Il y a ensuite eu un éclair dans la nuit. Alors que la Russie ne s'était jamais montrée dangereuse, un tir venu d'ailleurs de Denis Cherisev a déchiré la nuit de Sotchi. Notre établissement et le restaurant géorgien d'à côté (même si sa TV avait une dizaine de secondes de retard sur la nôtre), dont la masse des clients avait été rendue compacte par une averse d'un fort beau gabarit comme le ciel de Moscou en produit parfois, a rugi. Et je peux vous assurer que quand une quarantaine de Russes avinés rugissent, ça fait mal aux oreilles.


Le reste de la rencontre a été vécue dans une tension extrême. Les deux buts croates ont remis sur terre nos nouveaux amis, qui ont mis du temps, sur la seconde réussite, à réaliser que le ballon était bien au fond des filets. Mais il y a ensuite eu le petit miracle réalisé par Mario Fernandes dans la prolongation et les folles espérances qui en ont découlé. Malheureusement, les tirs au but ne leur ont, cette fois, pas souri et on a appris plein de nouveaux gros mots dans la langue de Fiodor Dostoïevski, lorsque son homonyme Smolov s'est rendu ridicule en manquant sa Panenka.

Au final, dur de définir les sentiments qui parcouraient des fans abattus, mais fiers.
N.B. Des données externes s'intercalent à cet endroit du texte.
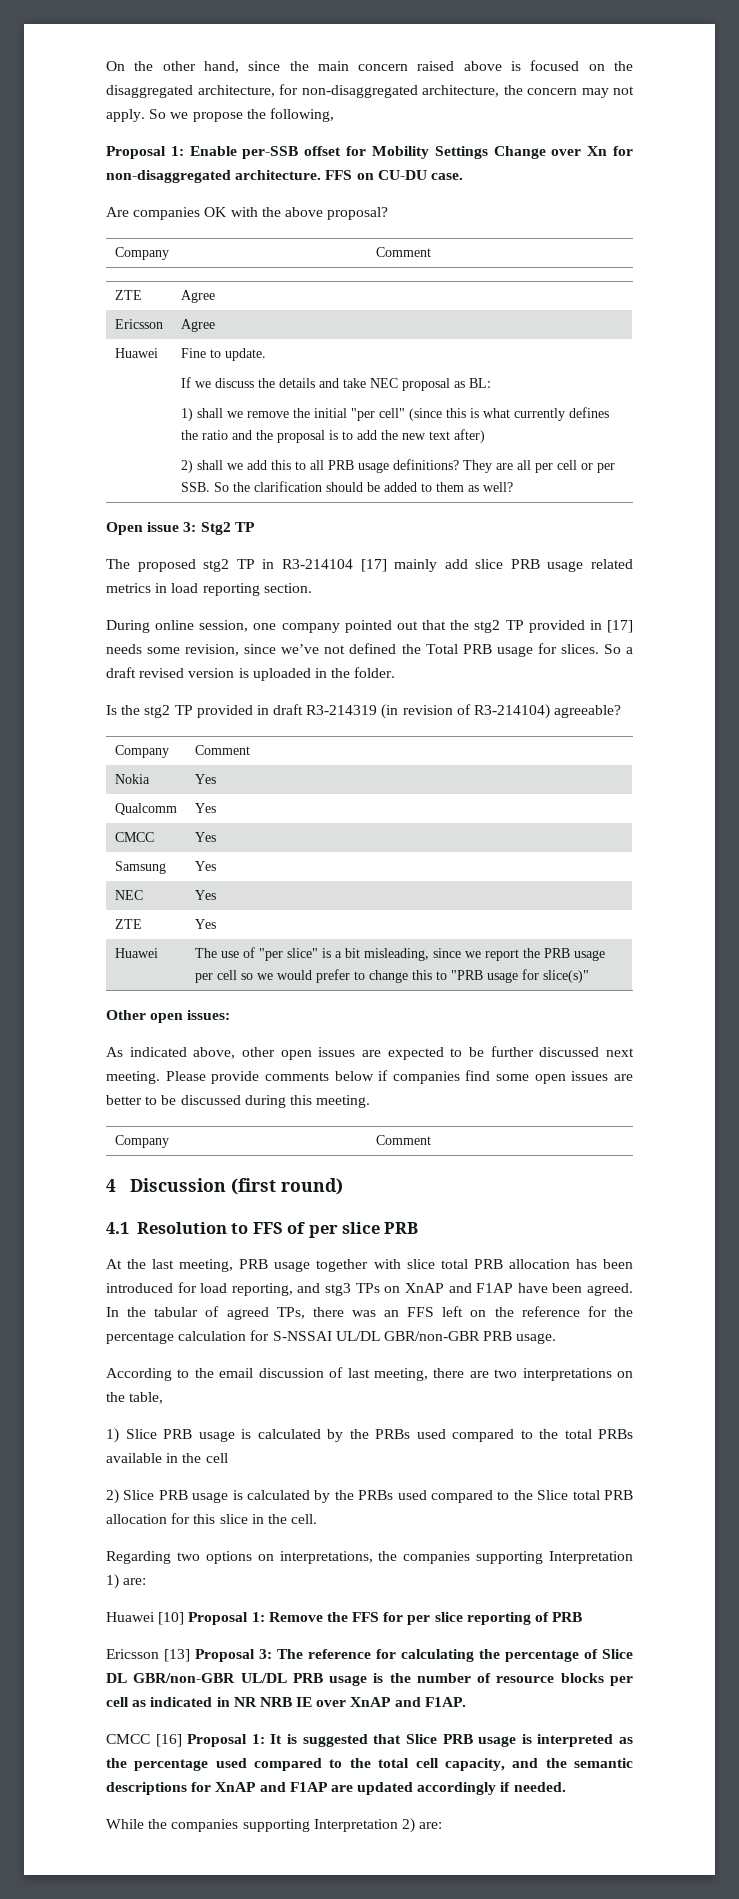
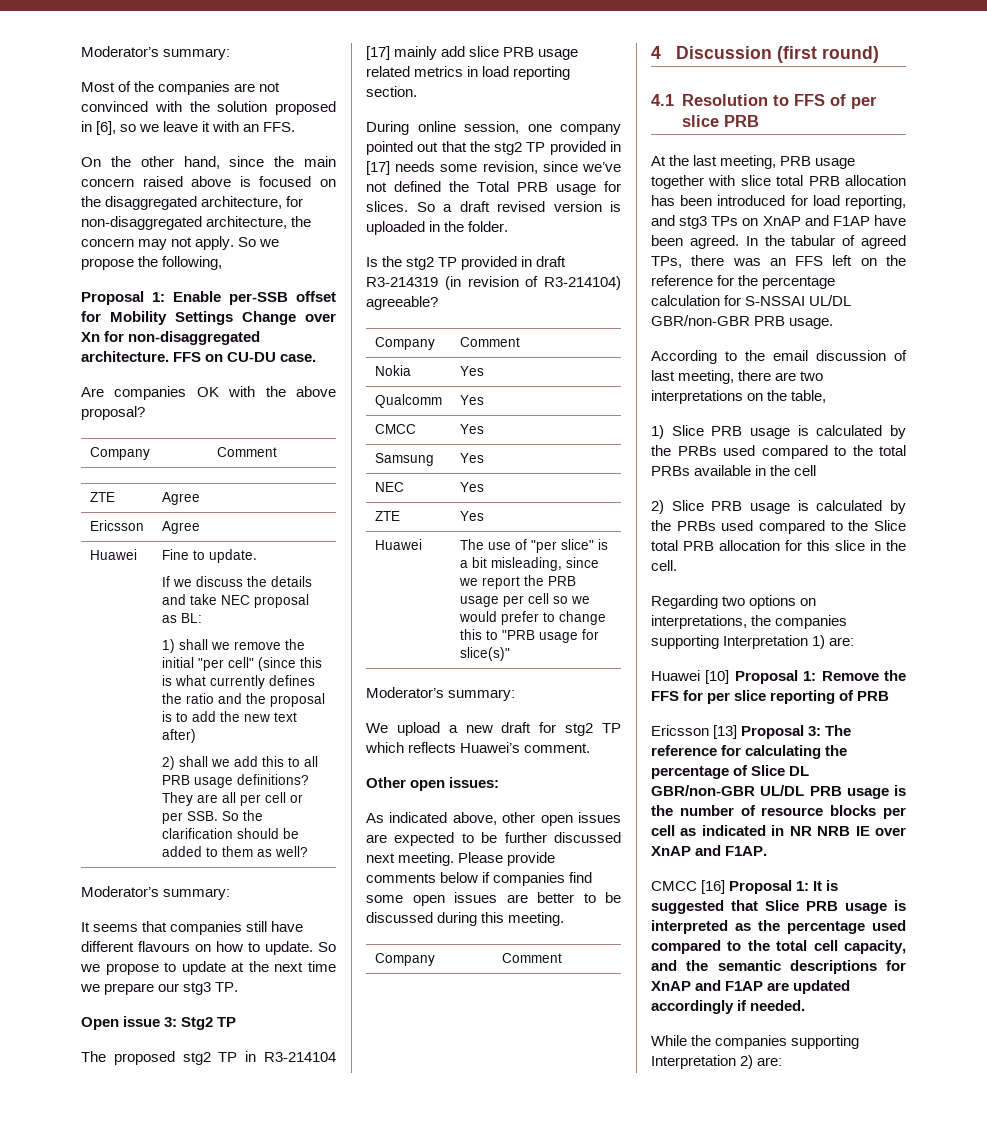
(106, 66) none -> [81,46,231,60] [81,81,281,95] [81,101,336,115] [81,121,296,135] Moderator’s summary: // Most of the companies are not convinced with the solution proposed in [6], so we leave it with an FFS. //
(513, 487) none -> [81,886,231,900] [81,921,304,935] [81,941,336,955] [80,961,337,975] [80,982,239,995] // Moderator’s summary: // It seems that companies still have different flavours on how to update. So we propose to update at the next time we prepare our stg3 TP.
(589, 976) none -> [366,687,516,701] [366,722,621,736] [365,742,591,753] // Moderator’s summary: // We upload a new draft for stg2 TP which reflects Huawei’s comment.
Comme leur coach Stanislav Cherchesov l'a demandé à plusieurs reprises durant la rencontre, ils se sont enflammés. «Je ne l'ai jamais vu comme ça!», s'est marré un de nos compères, qui a été embarqué comme tout le monde par l'ambiance de la rencontre. Finalement, à la grande surprise de tout le monde, la Russie va manquer à cette fin de tournoi. Mais la fête populaire née de la victoire contre l'Espagne en huitième de finale restera comme une des images marquantes de ce Mondial et, franchement, c'était énorme à vivre.